Quand on parle d'un réseau domestique avancé ou d'un réseau professionnel, il est essentiel d'avoir un segmentation correcte de celui-ci à l'aide de VLAN . Il est absolument nécessaire d'avoir un routeur / pare-feu qui prend en charge les VLAN avec la norme 802.1Q, qui est celle actuellement utilisée, grâce à cette prise en charge des VLAN, nous pouvons configurer un sous-réseau dédié pour chacun des VLAN, et autoriser ou refuser l'accès entre les différents VLAN que nous avons .

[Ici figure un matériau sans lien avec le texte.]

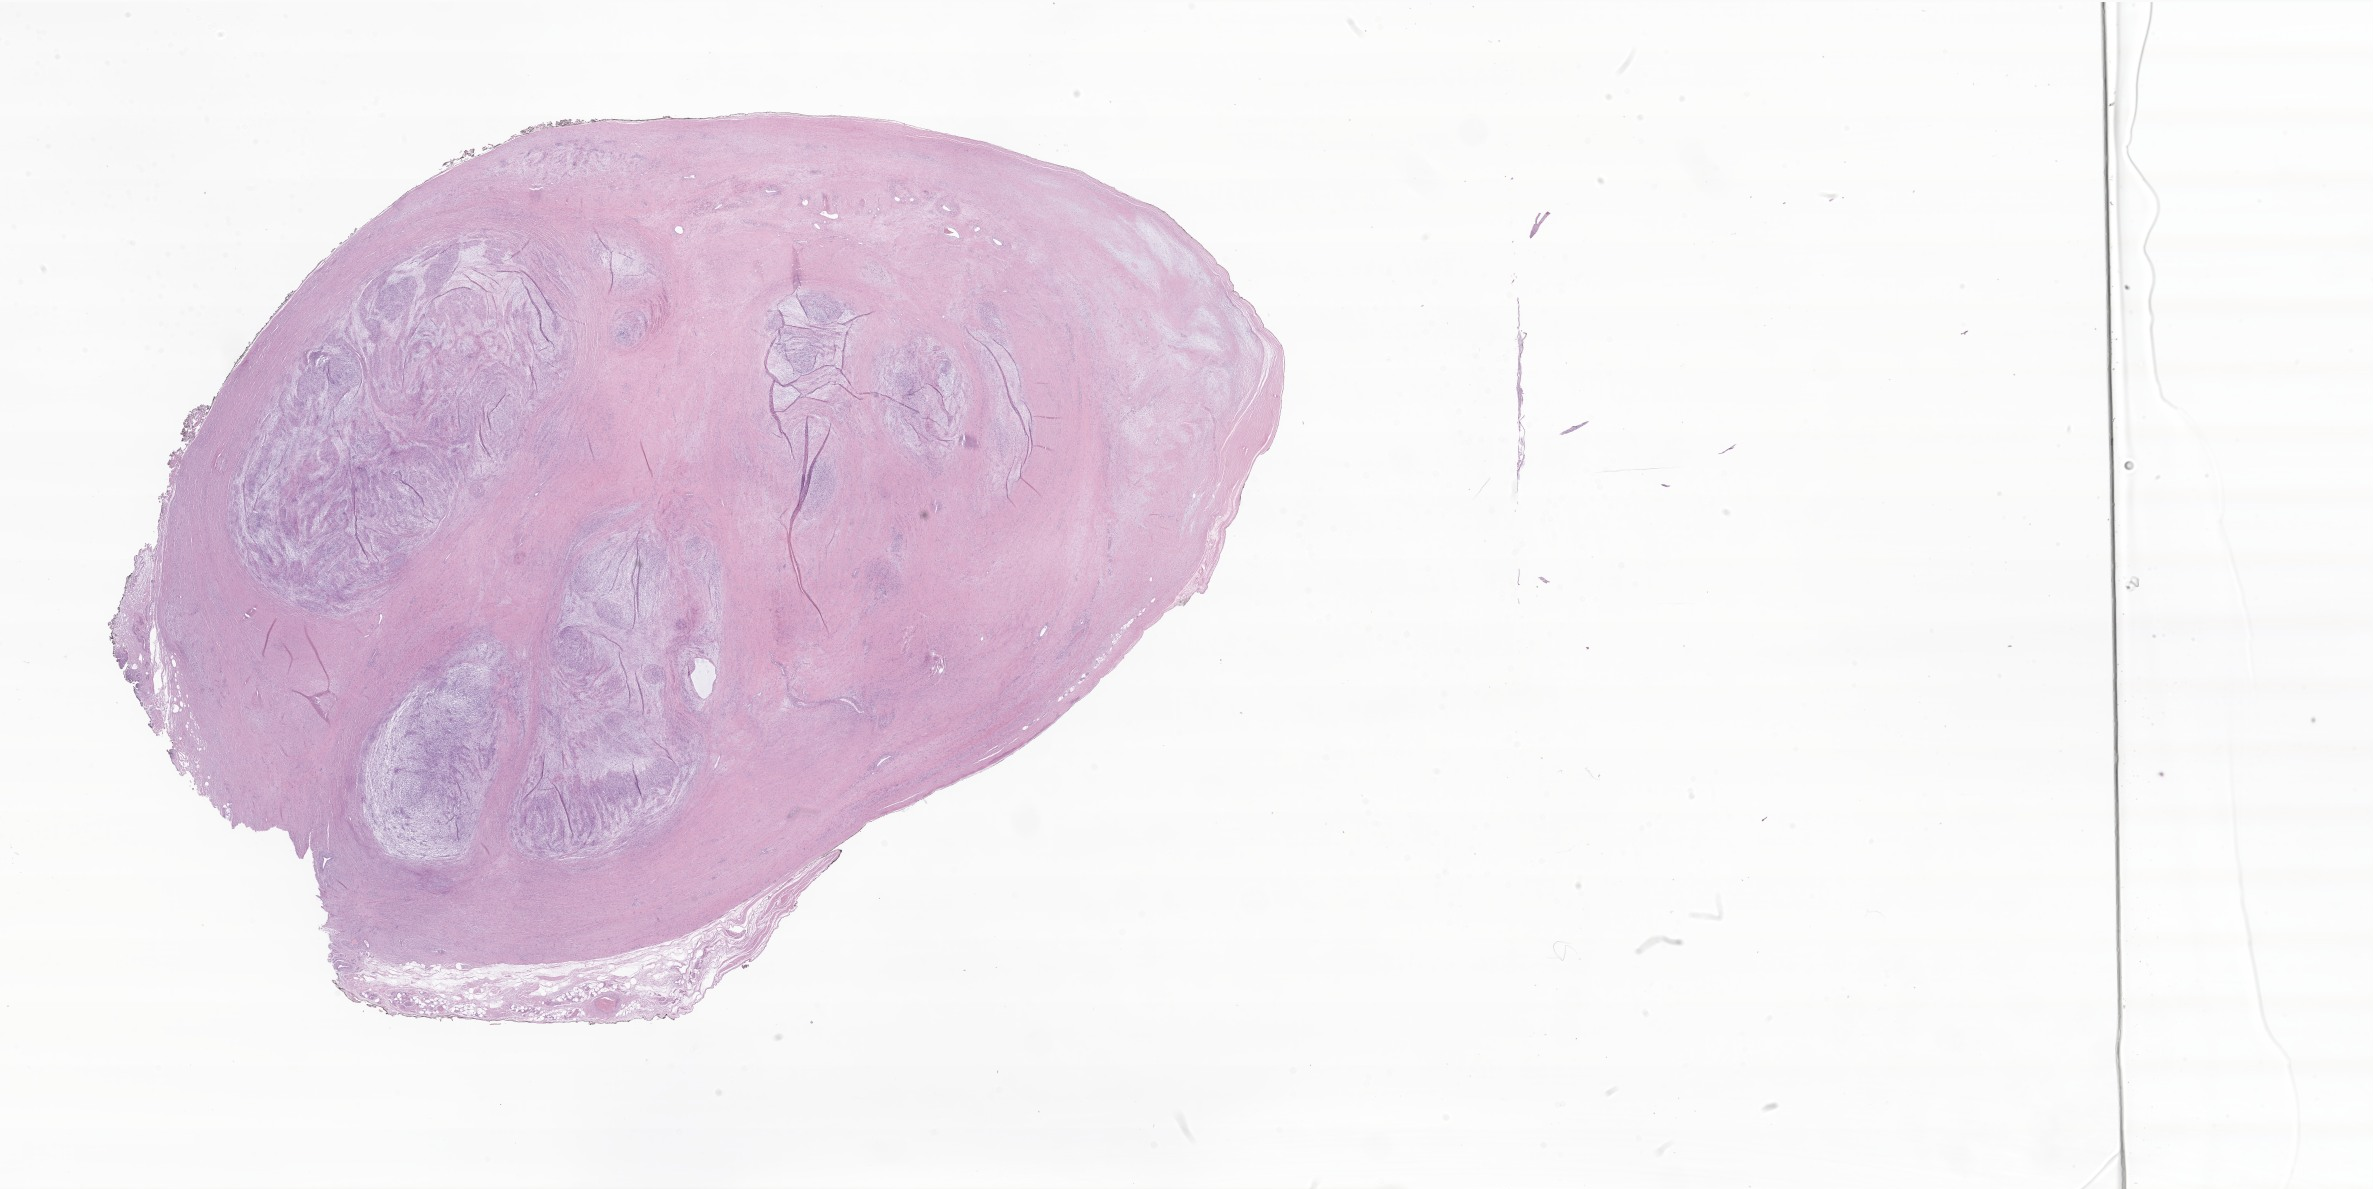
H&E whole-slide image of tumor tissue from the soft tissue of lower extremity, a low-resolution overview of the entire scanned area, about 40.0 x 20.1 mm, FFPE section. Patient: female, age 123 months (10 years 3 months).
* diagnosis (ICD-O-3 morphology term): Myxofibrosarcoma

Une pratique fortement recommandée pour avoir la meilleure sécurité possible dans un réseau est de disposer d'un sous-réseau et d'un VLAN spécifiques pour la gestion des différents appareils du réseau local, c'est-à-dire des commutateurs, des points d'accès WiFi dont nous disposons et du contrôleur WiFi par logiciel ou matériel. Tout ce qui est gestion, administration et surveillance des différents équipements réseaux doit être contenu dans ce VLAN.

Grâce aux routeurs/pare-feu avec support VLAN, il pourrait être configuré pour empêcher l'accès d'autres VLAN à ce VLAN de gestion, dans le but que personne ne puisse accéder au menu de configuration Web des différents appareils, l'accès ne sera pas non plus autorisé. via SSH ou effectuez le ping typique. C'est-à-dire que toutes les communications du reste des sous-réseaux telles que "marketing", "invités", "travailleurs" n'auront pas accès à ce VLAN spécifique.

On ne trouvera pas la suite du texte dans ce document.